The series of actions taken by the Russian government toward energy-related businesses in recent months, including the ministry’s latest decision, has illustrated risks involved in massive foreign investment in Russia, a nation blessed with vast amounts of natural resources.
Sakhalin-2 is a 20 billion dollars joint project conceived by Royal Dutch Shell PLC, Mitsui & Co. and Mitsubishi Corp.
Monday’s annulment of the permit can be regarded as a coordinated attempt by the Russian government and the country’s energy industry to enable domestic companies to join the Sakhalin-2 project, according to Russian industrial sources.
“The Japanese government and corporations [affected by the ministry's decision] should demand Russia provides a convincing explanation about this decision and its repercussions, and urge it to maintain relations of mutual trust,” Kensuke Kanekiyo, managing director of the Institute of Energy Economics, Japan, said.
Russia is rich in natural resources, including natural gas and crude oil. It is also one of the world’s largest producers of such precious metals as gold, platinum and vanadium. During the 1990s, then President Boris Yeltsin sought to attract foreign investment in a number of fields, including the development of energy resources.
However, the Putin administration has taken a critical opinion of Yeltsin’s approach to foreign investment, dismissing it as an attempt to “sell out Russian assets to other countries.” The Russian president also criticized his predecessor’s attitude as “weak-kneed diplomacy that allowed Japan, European countries and the United States to intervene in [Russia's] state economy.”
The Sakhalin-2 project got off the ground while Putin’s predecessor was in office. But the fully foreign-funded venture has been attacked by the Putin administration.
In fact, OAO Gazprom, the world’s largest natural gas producer affiliated with the Russian government, is seeking to join the project, determined to acquire a 25 percent or more stake in it.
Putin has strived to ensure some close aides take up executive positions at domestic energy companies. For instance, Igor Sechin, a senior official of the presidential office, has been named chairman of OAO Rosneft, a state-run petroleum company. Dmitri Medvedev, first deputy prime minister, is serving as Gazprom chairman.
All these appointments reflect Putin’s desire to place the domestic energy industry under his administration’s control.
Putin had also launched an apparently politically motivated campaign against OAO Yukos, which had opposed his government, by using tax and investigative authorities to charge Russia’s one-time largest oil company with tax evasion.

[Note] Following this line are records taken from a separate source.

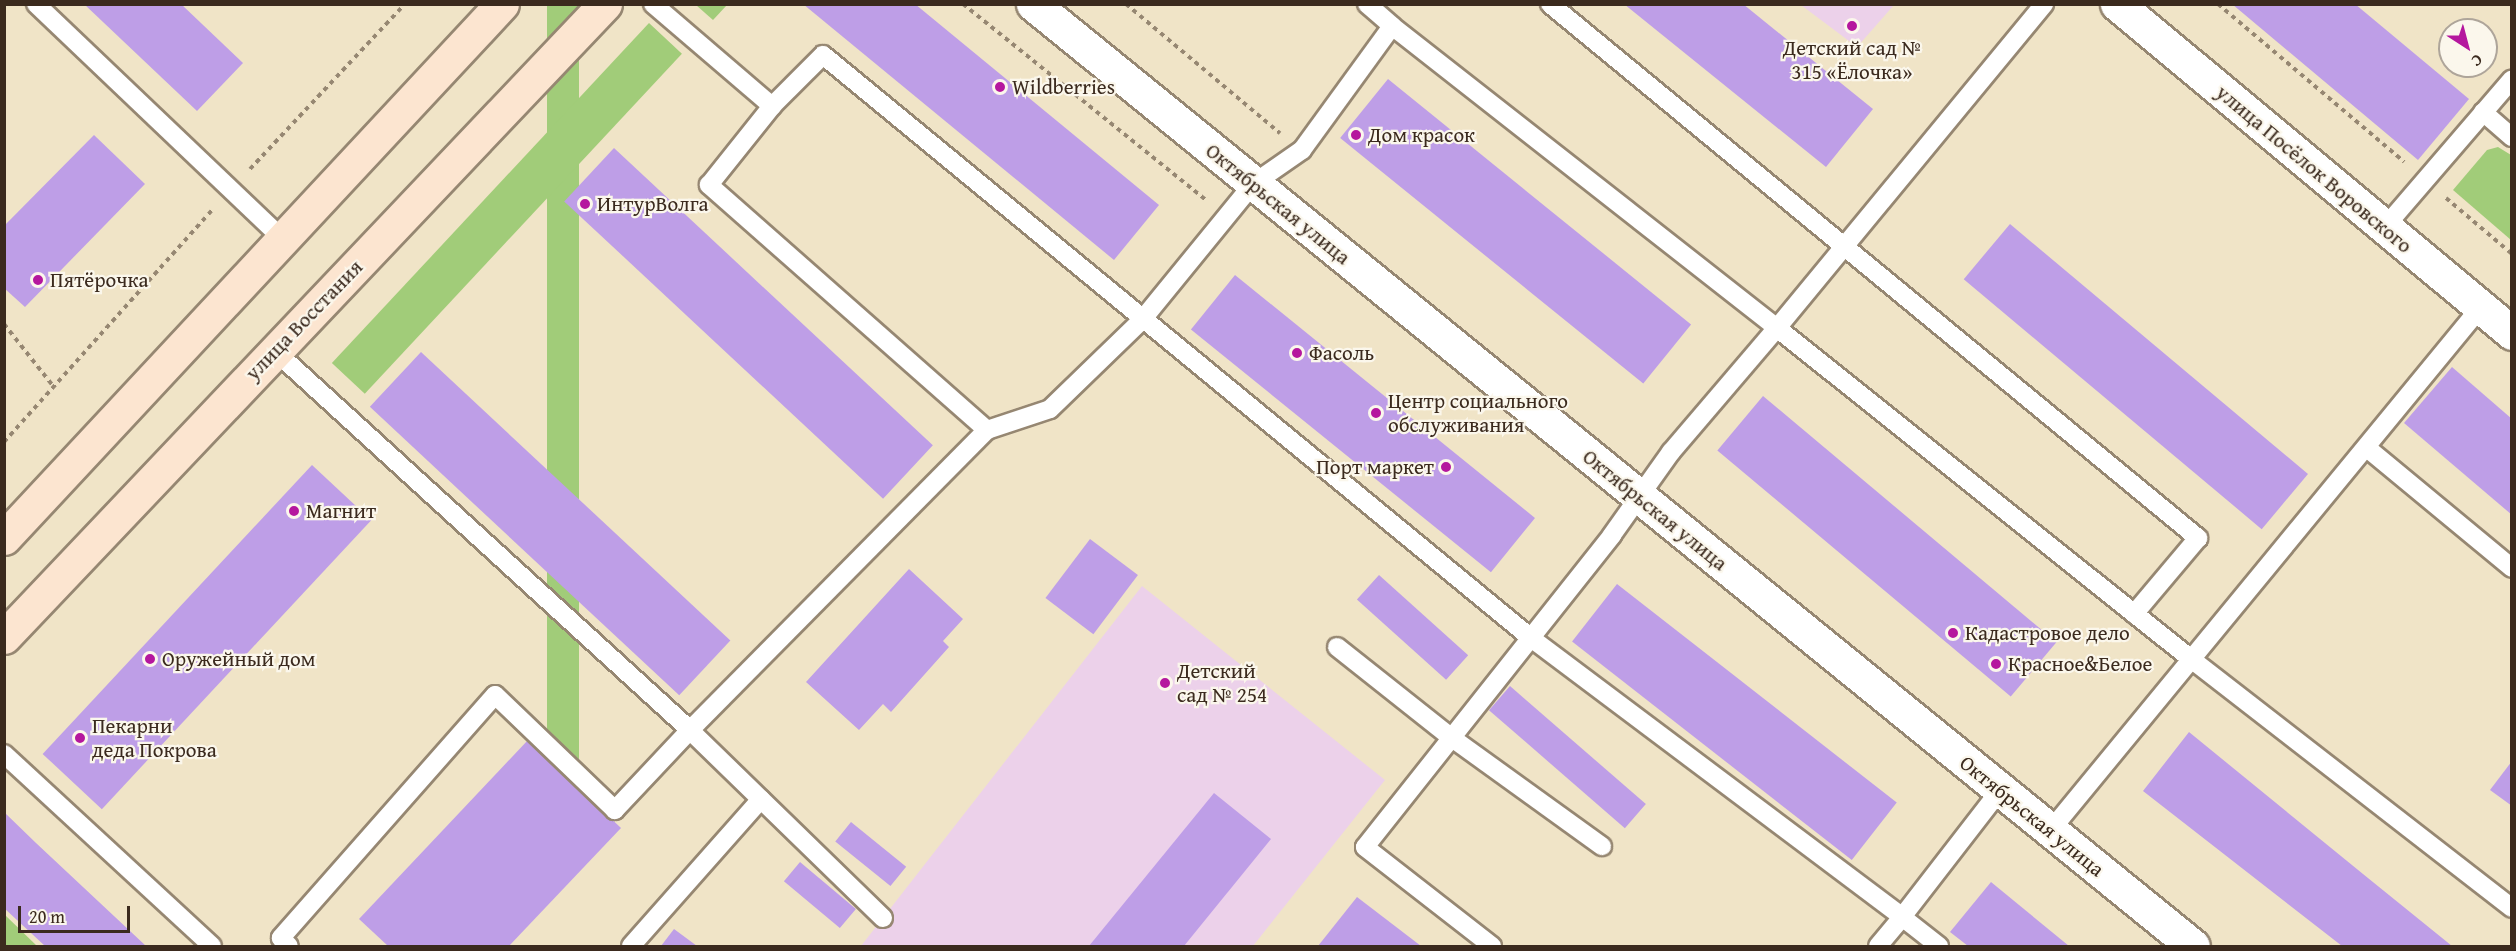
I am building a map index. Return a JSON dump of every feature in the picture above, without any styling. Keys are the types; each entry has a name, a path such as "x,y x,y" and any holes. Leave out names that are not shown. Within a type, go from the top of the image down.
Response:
{"main road":[{"path":"4,538 285,241 502,4"},
{"name":"улица Восстания","path":"4,637 605,4"}],"street":[{"name":"Октябрьская улица","path":"1033,4 2193,946"},
{"name":"улица Посёлок Воровского","path":"2117,4 2511,333"}],"lane":[{"path":"36,4 285,241"},
{"path":"653,4 772,106"},
{"path":"1367,4 2134,614 2511,908"},
{"path":"1550,4 2198,538 2134,614"},
{"path":"1492,946 1365,847 1640,498 1671,452 1777,328 2044,4"},
{"path":"289,946 281,938 495,695 615,810 690,730 987,430 1050,409 1142,320 1225,215 1253,184 1302,150 1392,26"},
{"path":"987,430 709,185 772,106 823,55 1531,638 1939,946"},
{"path":"2384,228 2511,79"},
{"path":"2483,112 2511,137"},
{"path":"2050,831 2480,308"},
{"path":"275,351 690,730 883,918"},
{"path":"2367,448 2511,568"},
{"path":"1336,647 1452,738 1602,846"},
{"path":"4,754 212,946"},
{"path":"1878,946 2000,790"},
{"path":"631,946 761,799"}],"path":[{"path":"4,442 229,190 405,4"},
{"path":"963,4 1225,215"},
{"path":"1126,4 1302,150"},
{"path":"2218,4 2511,254"},
{"path":"4,324 54,387"}],"shaded area":[{"name":"Детский сад № 315 «Ёлочка»","path":"1801,5 1894,5 1857,47"},
{"name":"Детский сад № 254","path":"1142,586 1385,780 1253,946 861,946"}],"green space":[{"path":"547,5 579,5 579,794 547,794"},
{"path":"696,5 727,5 713,20"},
{"path":"649,23 682,54 365,394 332,363"},
{"path":"2498,147 2511,155 2511,240 2453,190 2487,150"},
{"path":"5,915 37,946 5,946"}],"building":[{"path":"84,4 181,4 243,63 197,111"},
{"path":"803,4 915,4 1159,205 1114,260"},
{"path":"1624,4 1743,4 1873,109 1826,167"},
{"path":"2232,4 2355,4 2438,73 2438,78 2444,78 2469,99 2418,160"},
{"path":"1388,79 1691,324 1643,383 1340,138"},
{"path":"94,135 145,184 25,307 4,288 4,226"},
{"path":"614,148 933,445 883,499 564,201"},
{"path":"2010,224 2308,474 2262,529 1964,279"},
{"path":"1235,275 1535,518 1491,572 1191,329"},
{"path":"421,352 730,640 679,695 370,407"},
{"path":"2452,367 2512,419 2512,515 2404,423"},
{"path":"1763,396 2056,642 2011,697 1717,450"},
{"path":"312,465 371,520 102,809 43,754"},
{"path":"1090,539 1138,575 1093,634 1045,598"},
{"path":"909,569 963,619 943,641 949,647 891,712 883,704 859,730 806,682"},
{"path":"1379,575 1468,655 1446,680 1357,600"},
{"path":"1617,584 1897,803 1852,860 1572,642"},
{"path":"1510,686 1646,804 1625,828 1489,710"},
{"path":"2189,732 2452,946 2342,946 2143,791"},
{"path":"528,740 621,828 509,946 388,946 359,919"},
{"path":"2512,761 2512,806 2490,790"},
{"path":"1214,793 1271,839 1184,946 1089,946"},
{"path":"4,812 146,946 45,946 4,908"},
{"path":"851,822 906,867 890,886 835,841"},
{"path":"800,862 856,909 840,928 784,881"},
{"path":"1991,882 2069,946 1968,946 1950,932"},
{"path":"1357,897 1421,946 1318,946"},
{"path":"674,929 697,946 661,946"}],"place":[{"name":"Детский сад № 315 «Ёлочка»","path":"1852,26"},
{"name":"Wildberries","path":"1000,87"},
{"name":"Дом красок","path":"1356,135"},
{"name":"ИнтурВолга","path":"585,204"},
{"name":"Пятёрочка","path":"38,280"},
{"name":"Фасоль","path":"1297,353"},
{"name":"Центр социального обслуживания","path":"1376,413"},
{"name":"Порт маркет","path":"1446,467"},
{"name":"Магнит","path":"294,511"},
{"name":"Кадастровое дело","path":"1953,633"},
{"name":"Оружейный дом","path":"150,659"},
{"name":"Красное&Белое","path":"1996,664"},
{"name":"Детский сад № 254","path":"1165,683"},
{"name":"Пекарни деда Покрова","path":"80,738"}]}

The three-year campaign against Yukos left not only domestic corporations but foreign companies operating in Russia with the impression that if they incur displeasure from the Russian government, it will deal a fatal blow to them.
Meanwhile, the Sakhalin-1 project–a joint venture promoted by Exxon Mobil Corp., Itochu Corp. and Russian corporations–will likely become subject to greater pressure from the Russian government, according to observers.
In October, these participants in the project are set to start shipping crude oil. The Putin administration may seek greater rights and interests for the Russian side under the project, observers said.